Despite the fact the environment is less adapted to care, we opted for airplane transfers on commercial flights rather than ambulance flights because of the high number of daily commercial flights (three to five) and because ambulance flights should first come from mainland France, which would delay the transfer by at least 12 h. Of notice the cost of an airplane transfer in a commercial flight is about 14.000 euros, which is much lower than the cost of a medevac on an ambulance flight that is approximately 140.000 euros Two scheduled airlines operate sanitary airplane transfers. Minimal timing to organize an airplane transfer is 6 h (management of the patient, medical team for transport, availability on the flight or requisition by disembarking passengers). Therefore, if subarachnoid hemorrhage is diagnosed less than 6 h before the last flight, transfer is postponed for a day and so management in the reference center is also delayed, which increases the risk of complications (rebleeding, vasospasm, seizure…etc).

▶ DATA TO EXAMINE

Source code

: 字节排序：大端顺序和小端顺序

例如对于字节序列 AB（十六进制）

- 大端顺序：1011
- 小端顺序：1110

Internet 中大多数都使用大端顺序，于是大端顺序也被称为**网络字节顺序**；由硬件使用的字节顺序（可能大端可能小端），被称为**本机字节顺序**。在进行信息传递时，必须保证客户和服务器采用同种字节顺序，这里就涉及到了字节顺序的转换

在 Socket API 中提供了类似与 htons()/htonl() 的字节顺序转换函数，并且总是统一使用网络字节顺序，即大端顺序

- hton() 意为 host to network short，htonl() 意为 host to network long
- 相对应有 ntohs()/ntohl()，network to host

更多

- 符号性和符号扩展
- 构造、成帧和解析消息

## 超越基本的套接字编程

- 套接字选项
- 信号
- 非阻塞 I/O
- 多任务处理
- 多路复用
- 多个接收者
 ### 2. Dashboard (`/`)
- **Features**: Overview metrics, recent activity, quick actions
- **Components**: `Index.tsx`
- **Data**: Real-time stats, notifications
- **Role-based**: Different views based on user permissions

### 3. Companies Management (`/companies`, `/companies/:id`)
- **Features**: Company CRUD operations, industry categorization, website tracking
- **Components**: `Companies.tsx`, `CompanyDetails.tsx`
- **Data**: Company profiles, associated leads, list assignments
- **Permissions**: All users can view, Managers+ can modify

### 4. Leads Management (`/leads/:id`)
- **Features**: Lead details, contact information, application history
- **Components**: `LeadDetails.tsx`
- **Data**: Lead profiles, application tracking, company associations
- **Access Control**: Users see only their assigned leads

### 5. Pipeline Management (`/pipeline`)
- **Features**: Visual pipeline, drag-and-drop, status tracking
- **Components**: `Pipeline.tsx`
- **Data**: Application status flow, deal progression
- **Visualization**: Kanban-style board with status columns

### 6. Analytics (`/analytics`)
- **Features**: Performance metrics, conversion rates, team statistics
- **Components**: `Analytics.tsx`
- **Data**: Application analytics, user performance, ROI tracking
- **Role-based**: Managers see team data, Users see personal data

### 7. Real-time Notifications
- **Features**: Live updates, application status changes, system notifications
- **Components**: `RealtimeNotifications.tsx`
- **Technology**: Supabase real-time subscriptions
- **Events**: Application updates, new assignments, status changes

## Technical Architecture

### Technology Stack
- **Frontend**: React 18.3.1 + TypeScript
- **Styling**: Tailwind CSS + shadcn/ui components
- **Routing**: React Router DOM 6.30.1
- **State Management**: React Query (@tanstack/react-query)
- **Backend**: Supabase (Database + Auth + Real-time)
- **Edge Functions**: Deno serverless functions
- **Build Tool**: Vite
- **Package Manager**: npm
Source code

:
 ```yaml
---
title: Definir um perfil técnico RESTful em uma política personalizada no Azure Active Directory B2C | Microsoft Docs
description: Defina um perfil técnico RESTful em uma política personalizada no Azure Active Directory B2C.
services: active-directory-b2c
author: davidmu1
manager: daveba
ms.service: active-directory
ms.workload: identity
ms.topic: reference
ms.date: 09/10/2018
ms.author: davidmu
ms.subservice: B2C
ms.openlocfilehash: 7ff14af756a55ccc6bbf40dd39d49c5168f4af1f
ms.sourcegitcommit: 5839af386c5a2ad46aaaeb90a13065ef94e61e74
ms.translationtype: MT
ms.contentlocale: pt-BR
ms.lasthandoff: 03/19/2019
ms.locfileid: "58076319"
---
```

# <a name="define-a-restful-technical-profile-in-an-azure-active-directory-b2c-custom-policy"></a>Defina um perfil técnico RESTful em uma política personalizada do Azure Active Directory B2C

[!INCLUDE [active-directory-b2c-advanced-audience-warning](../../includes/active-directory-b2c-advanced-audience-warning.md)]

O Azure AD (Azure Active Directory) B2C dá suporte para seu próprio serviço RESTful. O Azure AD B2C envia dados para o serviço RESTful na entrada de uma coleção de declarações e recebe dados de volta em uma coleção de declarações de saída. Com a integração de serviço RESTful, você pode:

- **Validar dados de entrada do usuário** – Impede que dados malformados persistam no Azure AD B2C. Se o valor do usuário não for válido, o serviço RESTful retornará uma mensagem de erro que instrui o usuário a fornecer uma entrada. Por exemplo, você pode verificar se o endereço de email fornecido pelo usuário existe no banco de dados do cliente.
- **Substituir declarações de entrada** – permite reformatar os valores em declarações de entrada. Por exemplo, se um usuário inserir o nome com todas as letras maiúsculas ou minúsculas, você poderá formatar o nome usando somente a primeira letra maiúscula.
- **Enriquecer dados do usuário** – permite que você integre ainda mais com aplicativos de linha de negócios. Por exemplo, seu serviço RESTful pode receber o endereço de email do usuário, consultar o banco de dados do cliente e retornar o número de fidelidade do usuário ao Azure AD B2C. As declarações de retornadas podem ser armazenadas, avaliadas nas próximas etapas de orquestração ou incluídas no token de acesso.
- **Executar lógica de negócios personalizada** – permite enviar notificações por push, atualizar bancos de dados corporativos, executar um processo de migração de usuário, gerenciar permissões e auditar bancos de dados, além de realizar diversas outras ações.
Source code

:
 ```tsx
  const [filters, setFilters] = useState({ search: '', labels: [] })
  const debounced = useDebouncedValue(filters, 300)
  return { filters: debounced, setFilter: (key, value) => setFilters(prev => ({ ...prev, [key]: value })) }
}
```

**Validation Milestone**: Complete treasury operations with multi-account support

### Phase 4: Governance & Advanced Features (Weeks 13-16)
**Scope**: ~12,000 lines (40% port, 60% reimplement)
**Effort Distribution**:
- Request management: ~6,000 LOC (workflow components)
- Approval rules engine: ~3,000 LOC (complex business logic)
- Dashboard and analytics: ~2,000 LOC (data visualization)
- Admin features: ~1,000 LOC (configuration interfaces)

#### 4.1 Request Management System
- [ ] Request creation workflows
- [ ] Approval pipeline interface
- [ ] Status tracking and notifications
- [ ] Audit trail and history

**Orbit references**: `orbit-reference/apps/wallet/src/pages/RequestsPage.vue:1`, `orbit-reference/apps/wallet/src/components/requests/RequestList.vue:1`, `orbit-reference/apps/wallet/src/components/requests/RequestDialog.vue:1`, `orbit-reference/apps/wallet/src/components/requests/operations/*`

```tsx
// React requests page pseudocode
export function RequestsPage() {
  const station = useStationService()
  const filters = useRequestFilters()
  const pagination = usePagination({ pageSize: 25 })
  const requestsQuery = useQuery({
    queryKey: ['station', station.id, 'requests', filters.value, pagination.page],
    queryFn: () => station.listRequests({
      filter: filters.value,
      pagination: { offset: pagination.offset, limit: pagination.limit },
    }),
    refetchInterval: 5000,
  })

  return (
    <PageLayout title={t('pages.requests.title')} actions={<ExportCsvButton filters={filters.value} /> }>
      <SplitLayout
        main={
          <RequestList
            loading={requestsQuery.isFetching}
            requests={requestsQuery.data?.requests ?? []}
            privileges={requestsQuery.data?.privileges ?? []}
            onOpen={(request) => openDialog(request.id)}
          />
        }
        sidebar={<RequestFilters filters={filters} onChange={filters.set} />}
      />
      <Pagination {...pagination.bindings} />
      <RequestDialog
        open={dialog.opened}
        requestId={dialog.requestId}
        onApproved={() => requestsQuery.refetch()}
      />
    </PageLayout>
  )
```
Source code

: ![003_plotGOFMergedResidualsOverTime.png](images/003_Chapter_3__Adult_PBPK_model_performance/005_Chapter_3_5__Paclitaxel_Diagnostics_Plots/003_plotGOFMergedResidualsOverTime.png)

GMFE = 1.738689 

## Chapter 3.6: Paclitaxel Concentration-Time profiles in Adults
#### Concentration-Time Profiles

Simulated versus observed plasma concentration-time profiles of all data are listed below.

▶ PROBLEM DESCRIPTION
According to the text about patient airplane transfers, what is the minimum time needed to organize an airplane transfer?

▶ RESULT OF THE EXERCISE
6 hours.